▶ _Work required_
In your copy, drop the images and return each record exactly as it stands.

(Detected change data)
◆ ◆ ◆
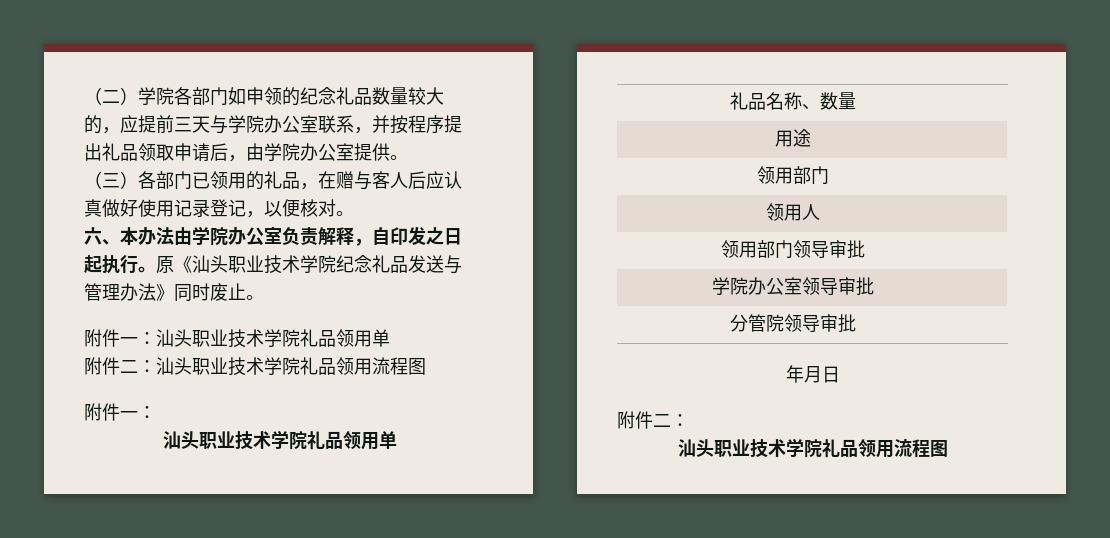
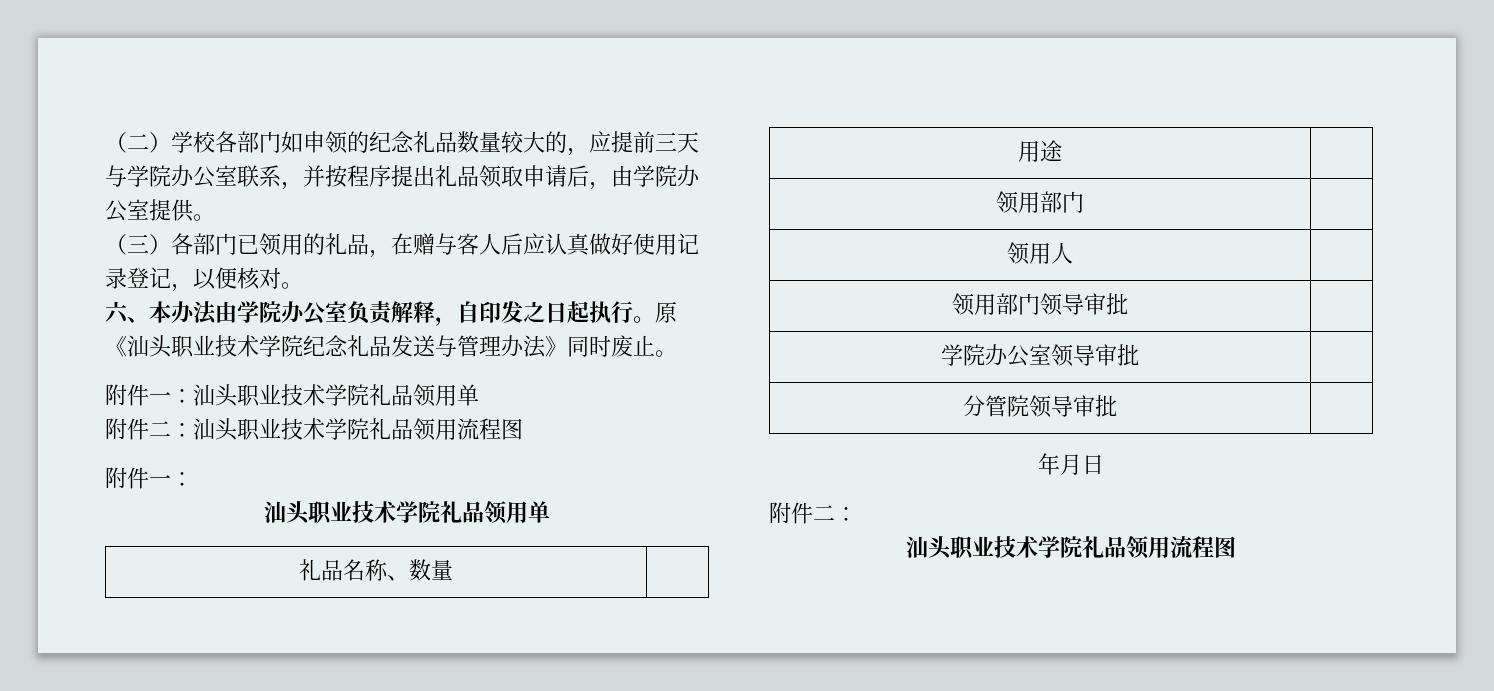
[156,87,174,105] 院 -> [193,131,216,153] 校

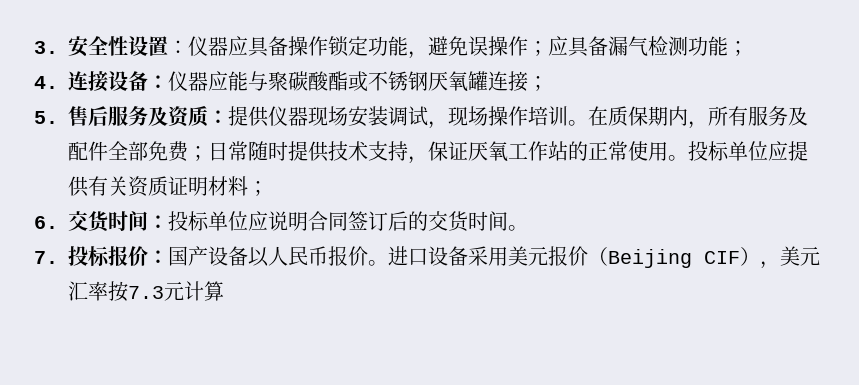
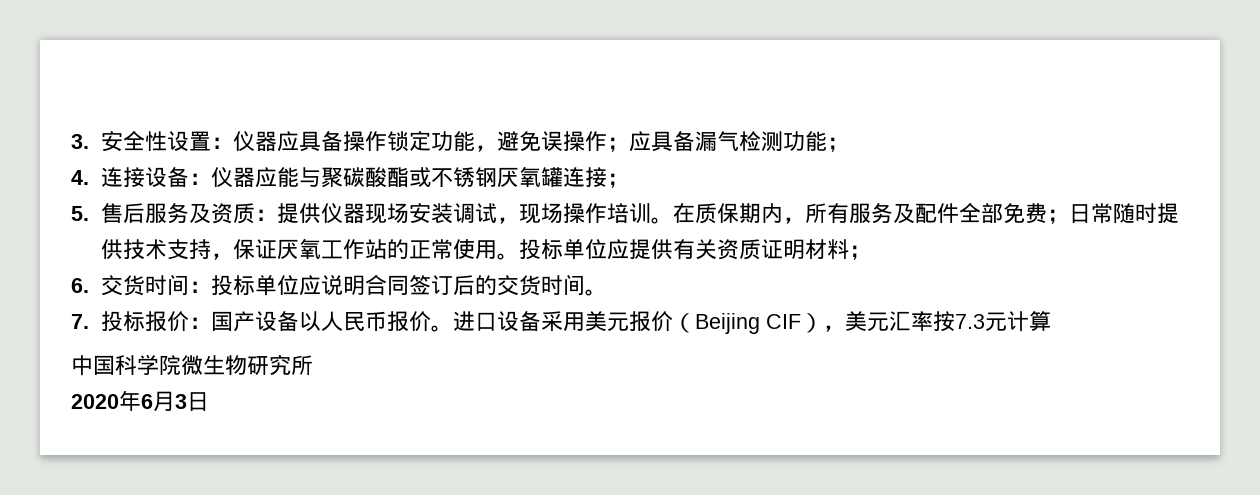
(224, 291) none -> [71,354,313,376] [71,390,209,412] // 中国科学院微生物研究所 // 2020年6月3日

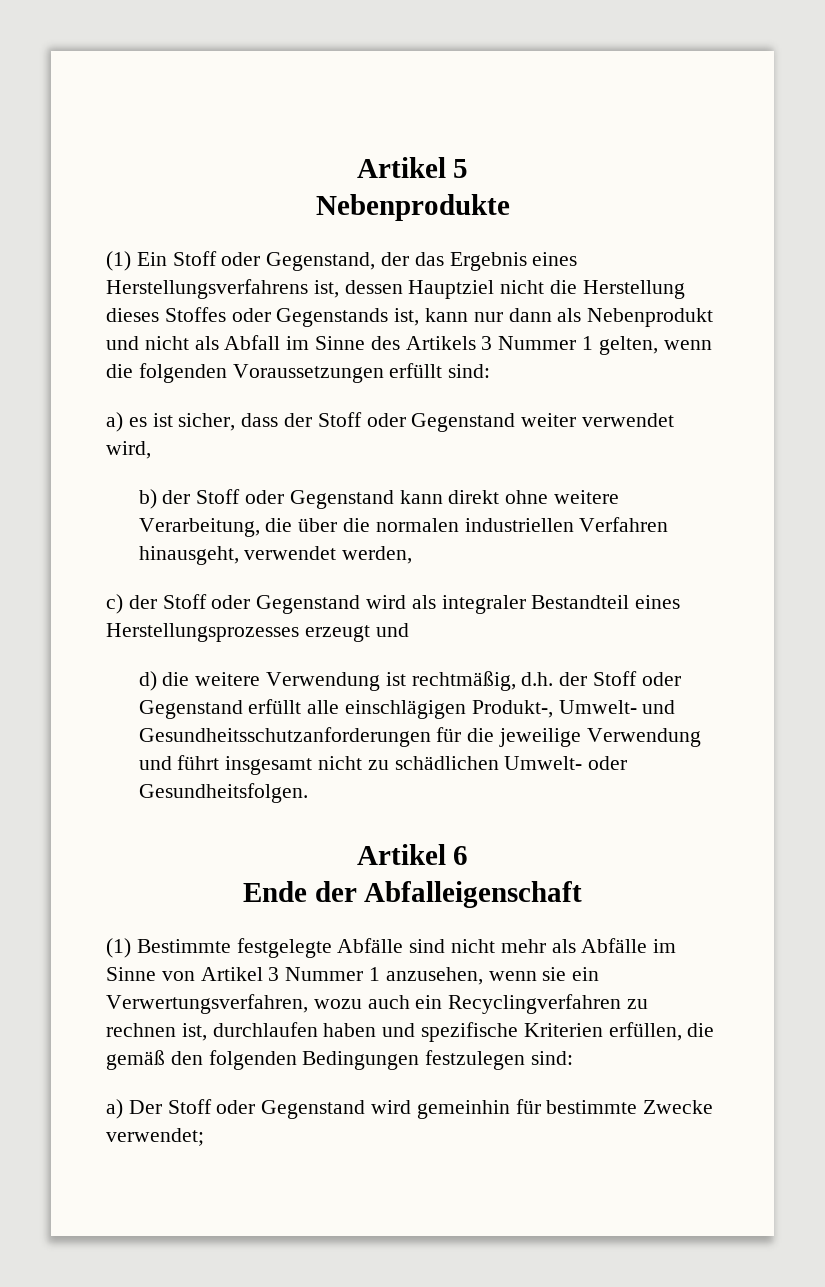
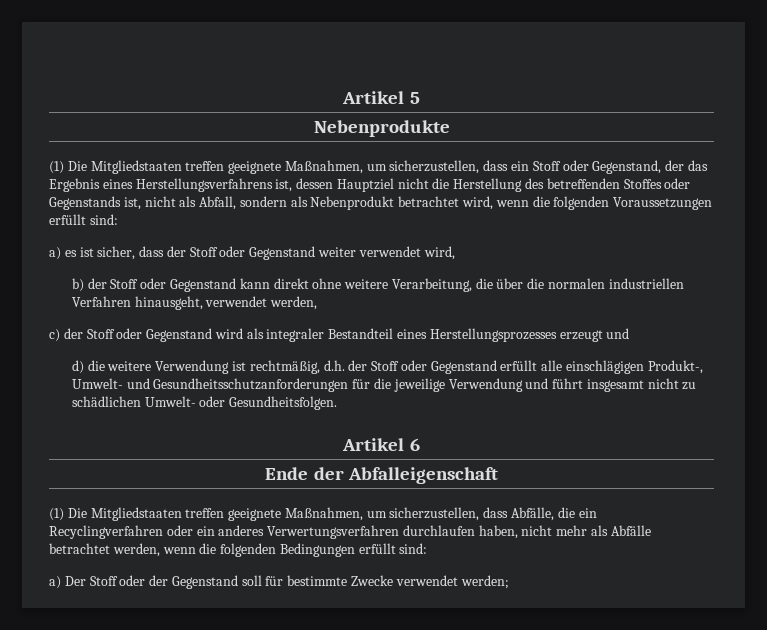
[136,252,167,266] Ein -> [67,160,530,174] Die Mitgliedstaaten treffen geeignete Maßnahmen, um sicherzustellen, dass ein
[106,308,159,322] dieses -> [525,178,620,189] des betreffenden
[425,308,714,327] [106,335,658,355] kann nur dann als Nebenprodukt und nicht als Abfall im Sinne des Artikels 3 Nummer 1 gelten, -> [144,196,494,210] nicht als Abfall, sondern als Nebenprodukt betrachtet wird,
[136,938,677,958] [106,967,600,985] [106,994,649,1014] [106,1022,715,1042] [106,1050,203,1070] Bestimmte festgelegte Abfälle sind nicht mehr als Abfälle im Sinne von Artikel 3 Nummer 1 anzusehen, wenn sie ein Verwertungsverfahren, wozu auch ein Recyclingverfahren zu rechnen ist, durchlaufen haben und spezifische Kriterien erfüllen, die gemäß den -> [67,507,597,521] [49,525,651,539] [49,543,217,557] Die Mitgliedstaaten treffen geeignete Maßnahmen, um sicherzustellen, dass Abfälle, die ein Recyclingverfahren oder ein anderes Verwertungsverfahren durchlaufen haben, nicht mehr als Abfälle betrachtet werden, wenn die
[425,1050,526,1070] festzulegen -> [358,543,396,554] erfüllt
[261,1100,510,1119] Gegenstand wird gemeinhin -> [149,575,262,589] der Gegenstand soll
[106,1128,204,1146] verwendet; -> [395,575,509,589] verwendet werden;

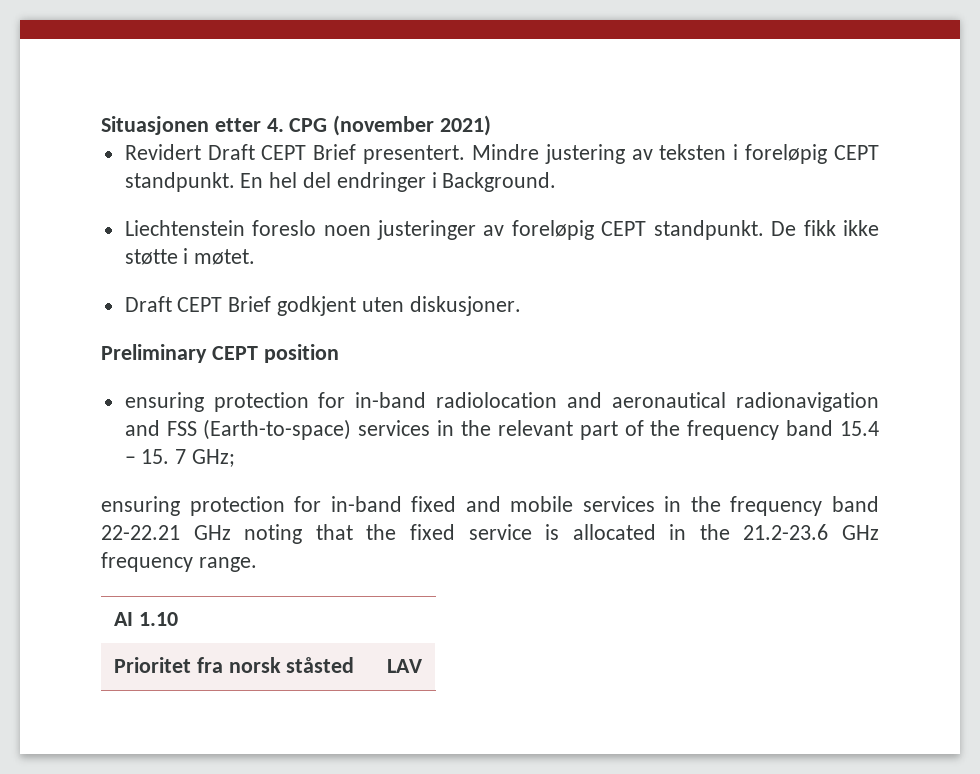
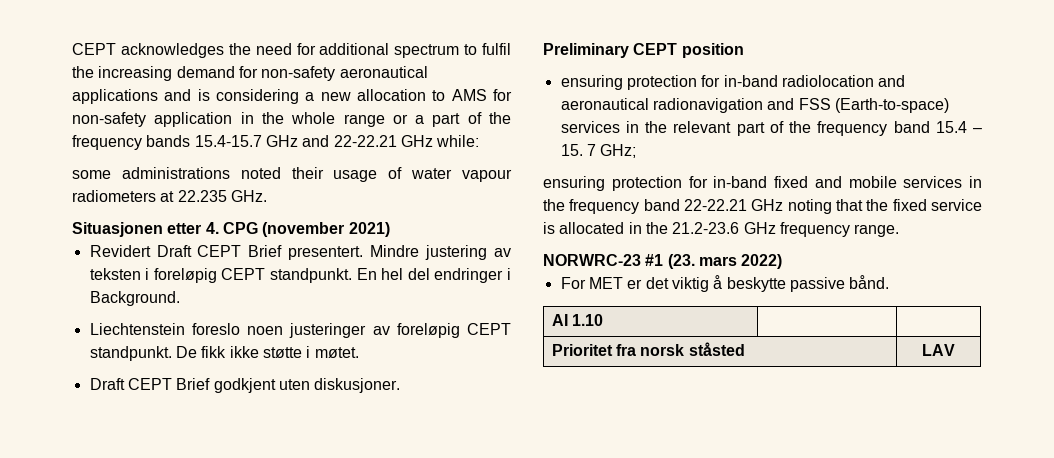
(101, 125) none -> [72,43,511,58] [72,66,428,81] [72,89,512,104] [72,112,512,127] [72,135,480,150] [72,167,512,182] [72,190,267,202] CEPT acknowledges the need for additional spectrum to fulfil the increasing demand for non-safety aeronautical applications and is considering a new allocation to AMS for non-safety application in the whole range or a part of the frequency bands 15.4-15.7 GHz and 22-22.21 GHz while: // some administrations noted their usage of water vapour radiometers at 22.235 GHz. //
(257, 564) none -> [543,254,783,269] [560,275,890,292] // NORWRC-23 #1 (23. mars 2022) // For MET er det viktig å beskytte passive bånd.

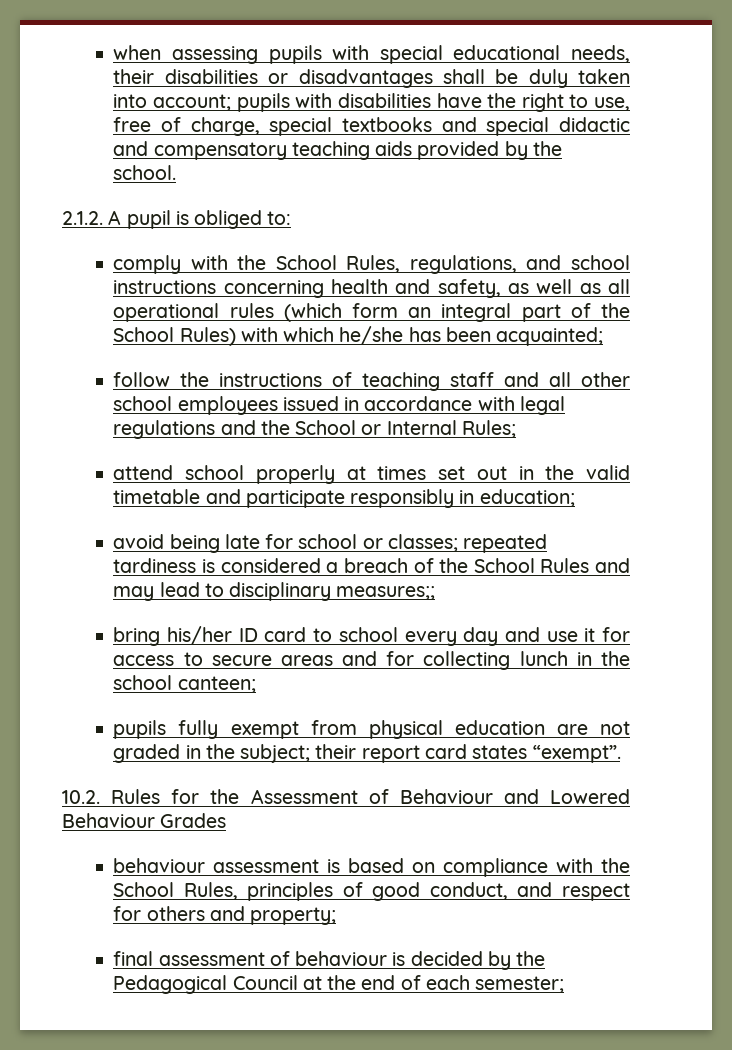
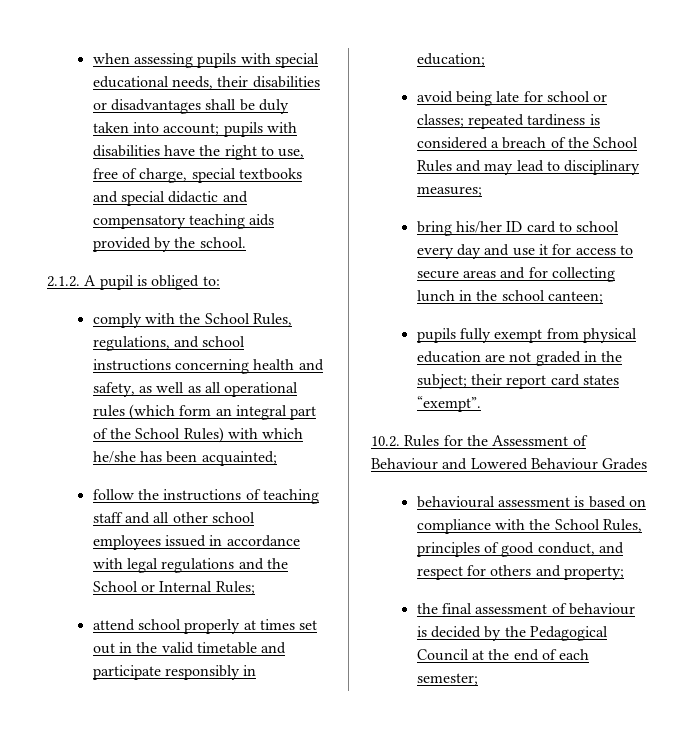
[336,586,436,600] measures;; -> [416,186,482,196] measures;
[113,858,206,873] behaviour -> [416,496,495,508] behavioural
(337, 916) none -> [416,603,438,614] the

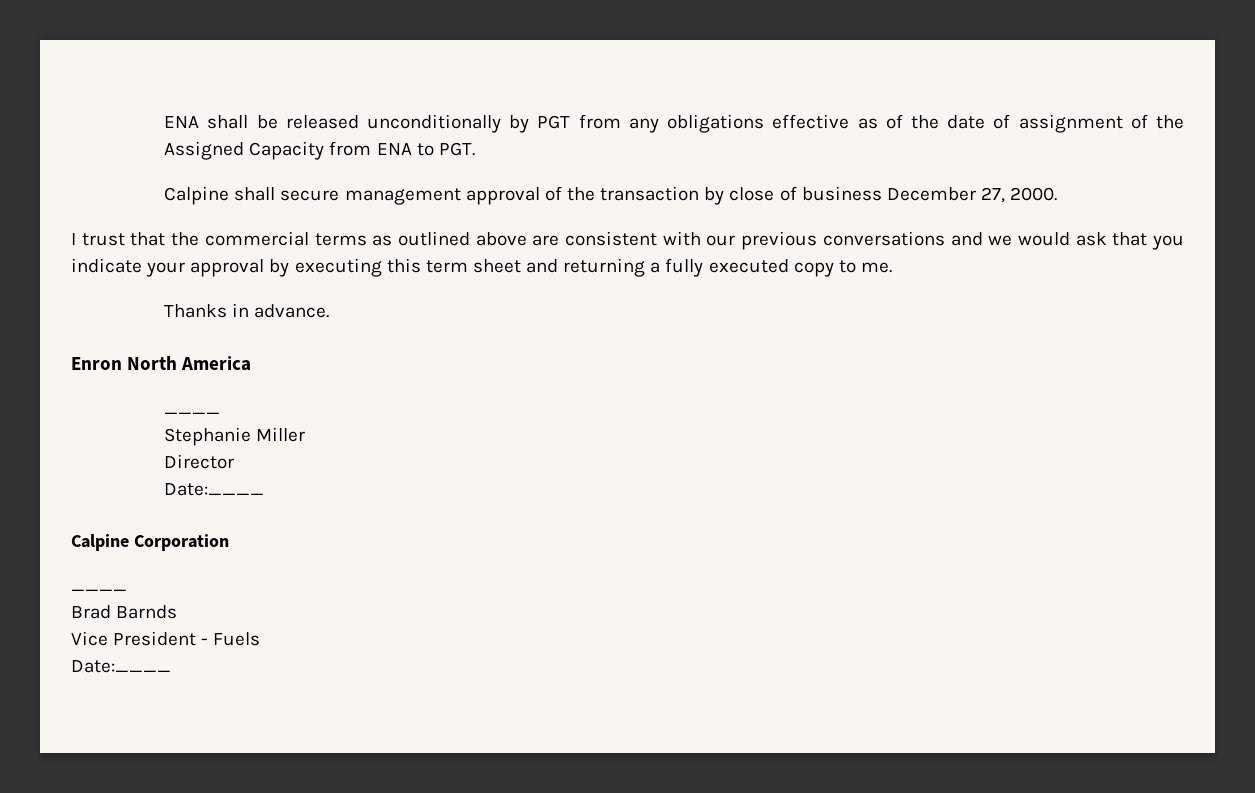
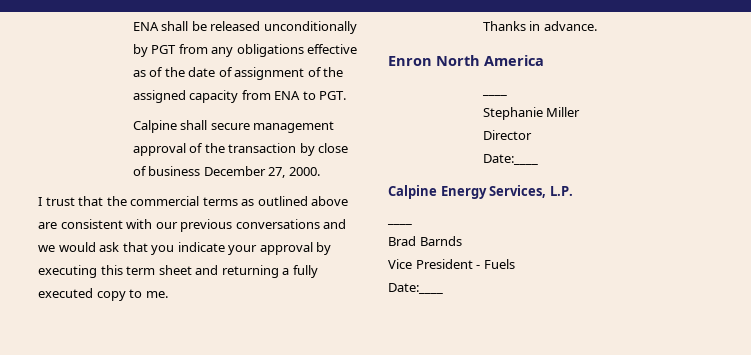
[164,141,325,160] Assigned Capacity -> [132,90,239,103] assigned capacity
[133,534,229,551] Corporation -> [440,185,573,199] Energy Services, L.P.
◆ ◆ ◆
▶ _Solution for this exercise_
[156,87,174,105] 院 -> [193,131,216,153] 校

(224, 291) none -> [71,354,313,376] [71,390,209,412] // 中国科学院微生物研究所 // 2020年6月3日

[136,252,167,266] Ein -> [67,160,530,174] Die Mitgliedstaaten treffen geeignete Maßnahmen, um sicherzustellen, dass ein
[106,308,159,322] dieses -> [525,178,620,189] des betreffenden
[425,308,714,327] [106,335,658,355] kann nur dann als Nebenprodukt und nicht als Abfall im Sinne des Artikels 3 Nummer 1 gelten, -> [144,196,494,210] nicht als Abfall, sondern als Nebenprodukt betrachtet wird,
[136,938,677,958] [106,967,600,985] [106,994,649,1014] [106,1022,715,1042] [106,1050,203,1070] Bestimmte festgelegte Abfälle sind nicht mehr als Abfälle im Sinne von Artikel 3 Nummer 1 anzusehen, wenn sie ein Verwertungsverfahren, wozu auch ein Recyclingverfahren zu rechnen ist, durchlaufen haben und spezifische Kriterien erfüllen, die gemäß den -> [67,507,597,521] [49,525,651,539] [49,543,217,557] Die Mitgliedstaaten treffen geeignete Maßnahmen, um sicherzustellen, dass Abfälle, die ein Recyclingverfahren oder ein anderes Verwertungsverfahren durchlaufen haben, nicht mehr als Abfälle betrachtet werden, wenn die
[425,1050,526,1070] festzulegen -> [358,543,396,554] erfüllt
[261,1100,510,1119] Gegenstand wird gemeinhin -> [149,575,262,589] der Gegenstand soll
[106,1128,204,1146] verwendet; -> [395,575,509,589] verwendet werden;

(101, 125) none -> [72,43,511,58] [72,66,428,81] [72,89,512,104] [72,112,512,127] [72,135,480,150] [72,167,512,182] [72,190,267,202] CEPT acknowledges the need for additional spectrum to fulfil the increasing demand for non-safety aeronautical applications and is considering a new allocation to AMS for non-safety application in the whole range or a part of the frequency bands 15.4-15.7 GHz and 22-22.21 GHz while: // some administrations noted their usage of water vapour radiometers at 22.235 GHz. //
(257, 564) none -> [543,254,783,269] [560,275,890,292] // NORWRC-23 #1 (23. mars 2022) // For MET er det viktig å beskytte passive bånd.

[336,586,436,600] measures;; -> [416,186,482,196] measures;
[113,858,206,873] behaviour -> [416,496,495,508] behavioural
(337, 916) none -> [416,603,438,614] the

[164,141,325,160] Assigned Capacity -> [132,90,239,103] assigned capacity
[133,534,229,551] Corporation -> [440,185,573,199] Energy Services, L.P.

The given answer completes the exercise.